4CIRCUMSTANCES OF THE DEATH
Lorraine Julia Proctor had a history of cardiac health issues. She was  discharged from hospital on 2nd March 2023 with an indication she should have a cardiology follow up appointment 3 months later. The appointment should have been in June 2023.It did not take place as the waiting list for routine cardiology appointments was 48 weeks. The inquest was told it  was unlikely the appointment had it taken place would have changed the  treatment she was on. On 22nd December 2023, Lorraine Julia Proctor was found unresponsive in bed at her home address [REDACTED]. A post-mortem established that the direct cause of her death was 1a) Acute myocardial ischaemia 1b) Coronary artery atheroma 1c) Ischaemic  cardiomyopathy. 
5CORONER’S CONCERNS
During the course of the inquest the evidence revealed matters giving rise to concern. In my opinion there is a risk that future deaths will occur  unless action is taken.

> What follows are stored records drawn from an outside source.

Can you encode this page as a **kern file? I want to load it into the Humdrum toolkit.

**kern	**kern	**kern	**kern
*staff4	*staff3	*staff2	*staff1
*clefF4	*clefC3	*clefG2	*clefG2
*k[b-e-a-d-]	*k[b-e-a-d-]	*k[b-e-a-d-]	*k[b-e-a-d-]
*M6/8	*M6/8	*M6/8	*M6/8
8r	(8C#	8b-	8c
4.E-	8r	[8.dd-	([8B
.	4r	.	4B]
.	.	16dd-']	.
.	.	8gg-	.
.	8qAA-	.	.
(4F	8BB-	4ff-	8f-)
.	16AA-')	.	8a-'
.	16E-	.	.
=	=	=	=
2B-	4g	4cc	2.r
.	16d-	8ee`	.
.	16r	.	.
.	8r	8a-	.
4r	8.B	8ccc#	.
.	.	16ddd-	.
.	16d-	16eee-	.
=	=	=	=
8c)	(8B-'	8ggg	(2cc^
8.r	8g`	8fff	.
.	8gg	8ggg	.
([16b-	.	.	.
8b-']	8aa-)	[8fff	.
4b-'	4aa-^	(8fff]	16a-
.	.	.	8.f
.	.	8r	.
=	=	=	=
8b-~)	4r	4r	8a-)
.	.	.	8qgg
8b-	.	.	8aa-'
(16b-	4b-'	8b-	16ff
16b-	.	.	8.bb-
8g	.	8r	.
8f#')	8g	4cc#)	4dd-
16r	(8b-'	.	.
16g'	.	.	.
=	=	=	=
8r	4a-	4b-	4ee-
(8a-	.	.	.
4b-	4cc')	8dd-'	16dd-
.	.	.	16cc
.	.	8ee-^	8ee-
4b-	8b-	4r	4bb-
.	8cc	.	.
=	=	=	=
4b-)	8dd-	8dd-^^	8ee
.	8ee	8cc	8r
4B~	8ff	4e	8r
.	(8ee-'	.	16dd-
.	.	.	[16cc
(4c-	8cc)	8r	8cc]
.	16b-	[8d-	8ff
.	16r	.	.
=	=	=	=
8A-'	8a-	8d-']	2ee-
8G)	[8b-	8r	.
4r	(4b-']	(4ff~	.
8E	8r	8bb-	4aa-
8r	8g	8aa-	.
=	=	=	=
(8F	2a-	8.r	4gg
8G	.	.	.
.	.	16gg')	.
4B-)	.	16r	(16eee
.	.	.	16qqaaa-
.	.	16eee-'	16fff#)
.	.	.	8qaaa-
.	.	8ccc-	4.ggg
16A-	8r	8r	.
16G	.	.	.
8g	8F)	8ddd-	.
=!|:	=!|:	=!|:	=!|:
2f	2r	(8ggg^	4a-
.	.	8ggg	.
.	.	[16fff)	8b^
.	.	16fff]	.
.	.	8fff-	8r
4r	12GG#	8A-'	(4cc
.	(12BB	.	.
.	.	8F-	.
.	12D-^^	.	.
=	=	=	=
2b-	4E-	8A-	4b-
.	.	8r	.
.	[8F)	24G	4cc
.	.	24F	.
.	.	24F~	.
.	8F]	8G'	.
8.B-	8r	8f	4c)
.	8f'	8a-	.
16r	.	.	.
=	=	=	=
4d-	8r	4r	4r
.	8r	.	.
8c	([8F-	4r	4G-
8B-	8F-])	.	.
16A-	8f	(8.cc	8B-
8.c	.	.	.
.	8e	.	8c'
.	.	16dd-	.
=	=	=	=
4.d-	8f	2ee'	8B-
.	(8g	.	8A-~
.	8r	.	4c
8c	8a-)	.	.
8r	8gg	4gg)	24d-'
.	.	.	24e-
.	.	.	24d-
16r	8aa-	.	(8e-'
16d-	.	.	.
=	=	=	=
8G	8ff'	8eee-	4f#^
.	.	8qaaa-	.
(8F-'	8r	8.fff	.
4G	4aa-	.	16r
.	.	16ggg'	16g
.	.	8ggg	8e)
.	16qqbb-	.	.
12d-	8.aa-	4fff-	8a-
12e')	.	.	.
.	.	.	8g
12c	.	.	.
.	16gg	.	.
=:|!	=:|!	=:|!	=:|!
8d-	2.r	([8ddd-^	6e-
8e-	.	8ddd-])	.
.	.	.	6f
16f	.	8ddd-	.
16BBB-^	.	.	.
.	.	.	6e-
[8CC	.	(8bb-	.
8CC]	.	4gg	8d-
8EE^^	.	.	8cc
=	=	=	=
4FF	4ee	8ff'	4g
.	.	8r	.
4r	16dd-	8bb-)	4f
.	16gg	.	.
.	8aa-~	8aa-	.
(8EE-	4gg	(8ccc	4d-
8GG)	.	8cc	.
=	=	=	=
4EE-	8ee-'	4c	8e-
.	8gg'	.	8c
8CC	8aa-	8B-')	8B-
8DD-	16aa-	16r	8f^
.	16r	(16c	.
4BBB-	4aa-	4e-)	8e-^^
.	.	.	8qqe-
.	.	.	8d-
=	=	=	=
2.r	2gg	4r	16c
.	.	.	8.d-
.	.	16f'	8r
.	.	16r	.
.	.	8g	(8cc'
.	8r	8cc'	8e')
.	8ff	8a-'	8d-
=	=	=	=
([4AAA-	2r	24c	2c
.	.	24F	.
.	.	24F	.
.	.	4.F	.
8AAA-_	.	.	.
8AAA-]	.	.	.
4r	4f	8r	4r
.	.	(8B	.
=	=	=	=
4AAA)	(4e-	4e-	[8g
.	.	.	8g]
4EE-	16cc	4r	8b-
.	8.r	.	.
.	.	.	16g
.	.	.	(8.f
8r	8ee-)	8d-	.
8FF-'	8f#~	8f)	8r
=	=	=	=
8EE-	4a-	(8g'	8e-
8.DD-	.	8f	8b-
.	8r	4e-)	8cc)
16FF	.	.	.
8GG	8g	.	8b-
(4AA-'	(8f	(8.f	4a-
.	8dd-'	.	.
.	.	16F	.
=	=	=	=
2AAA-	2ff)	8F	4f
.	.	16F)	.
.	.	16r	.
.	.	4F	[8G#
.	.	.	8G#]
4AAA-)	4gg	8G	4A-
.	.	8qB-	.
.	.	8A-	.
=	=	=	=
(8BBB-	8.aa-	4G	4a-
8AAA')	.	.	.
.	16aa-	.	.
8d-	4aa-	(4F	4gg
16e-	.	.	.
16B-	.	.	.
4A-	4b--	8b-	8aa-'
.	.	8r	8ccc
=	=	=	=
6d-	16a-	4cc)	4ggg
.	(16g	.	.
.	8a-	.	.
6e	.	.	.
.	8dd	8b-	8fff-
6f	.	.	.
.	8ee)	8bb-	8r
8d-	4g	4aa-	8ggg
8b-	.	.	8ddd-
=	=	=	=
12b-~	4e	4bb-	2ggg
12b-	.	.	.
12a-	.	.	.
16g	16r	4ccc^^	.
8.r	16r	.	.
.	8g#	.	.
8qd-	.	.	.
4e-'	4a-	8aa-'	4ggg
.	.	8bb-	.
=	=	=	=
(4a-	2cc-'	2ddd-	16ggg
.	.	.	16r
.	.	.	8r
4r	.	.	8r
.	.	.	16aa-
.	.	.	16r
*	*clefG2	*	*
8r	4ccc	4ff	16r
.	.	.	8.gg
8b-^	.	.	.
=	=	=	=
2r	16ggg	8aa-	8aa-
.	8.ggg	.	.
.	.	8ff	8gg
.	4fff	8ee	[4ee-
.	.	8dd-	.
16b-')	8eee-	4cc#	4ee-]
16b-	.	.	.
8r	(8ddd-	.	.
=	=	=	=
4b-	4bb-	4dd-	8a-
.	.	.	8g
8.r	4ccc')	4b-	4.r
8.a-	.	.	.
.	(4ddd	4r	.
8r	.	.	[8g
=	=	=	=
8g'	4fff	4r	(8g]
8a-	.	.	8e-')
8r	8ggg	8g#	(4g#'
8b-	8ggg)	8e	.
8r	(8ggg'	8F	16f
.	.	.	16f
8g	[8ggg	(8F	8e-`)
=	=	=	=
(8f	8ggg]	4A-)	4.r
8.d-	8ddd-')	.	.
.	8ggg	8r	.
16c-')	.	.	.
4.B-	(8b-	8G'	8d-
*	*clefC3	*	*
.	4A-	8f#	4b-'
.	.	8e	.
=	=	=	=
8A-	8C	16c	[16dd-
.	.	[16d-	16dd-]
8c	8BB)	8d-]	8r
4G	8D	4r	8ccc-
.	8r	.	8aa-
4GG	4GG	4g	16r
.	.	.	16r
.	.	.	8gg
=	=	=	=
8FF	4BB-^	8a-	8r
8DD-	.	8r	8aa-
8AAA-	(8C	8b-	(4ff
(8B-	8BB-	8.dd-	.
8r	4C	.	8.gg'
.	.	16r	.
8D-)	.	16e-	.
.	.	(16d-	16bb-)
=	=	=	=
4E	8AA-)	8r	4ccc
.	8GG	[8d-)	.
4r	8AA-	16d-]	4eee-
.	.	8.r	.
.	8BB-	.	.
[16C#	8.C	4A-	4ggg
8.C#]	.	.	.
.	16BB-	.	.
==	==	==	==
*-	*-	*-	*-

In the circumstances it is my statutory duty to  report to you. 

The MATTERS OF CONCERN are as follows.  –

The inquest was told that there are significant backlogs for cardiology  appointments not just in Greater Manchester but nationally. The reasons  the inquest was told were multi factorial and included demand, resources available, covid backlogs and the impact of strike action. 
As a consequence patients referred for first cardiology appointments  from primary care are often waiting in excess of 40 weeks for a first  specialist appointment and existing cardiology patients are also waiting  similar periods of time for follow up appointments. 
In Ms Proctor’s case the inquest was told that it was unlikely that there  would have been a change to the treatment she was on even if she had  been seen. However it was clear that this would not always be the case  and patients requiring specialist input were not receiving it within the  timescales that reduced the risk of complications and death. 
6ACTION SHOULD BE TAKEN 
In my opinion action should be taken to prevent future deaths and I believe you have the power to take such action.  
7YOUR RESPONSE
You are under a duty to respond to this report within 56 days of the date  of this report, namely by 11th September 2024. I, the coroner, may extend the period. 
Your response must contain details of action taken or proposed to be  taken, setting out the timetable for action. Otherwise you must explain  why no action is proposed. 
8COPIES and PUBLICATION
I have sent a copy of my report to the Chief Coroner and to the following Interested Persons namely [REDACTED] on behalf of the family, Stepping Hill Hospital, who may find it useful or of interest. 

I am also under a duty to send the Chief Coroner a copy of your response.  
The Chief Coroner may publish either or both in a complete or redacted or summary form. He may send a copy of this report to any person who he believes may find it useful or of interest. You may make representations to me, the coroner, at the time of your response, about  the release or the publication of your response by the Chief Coroner.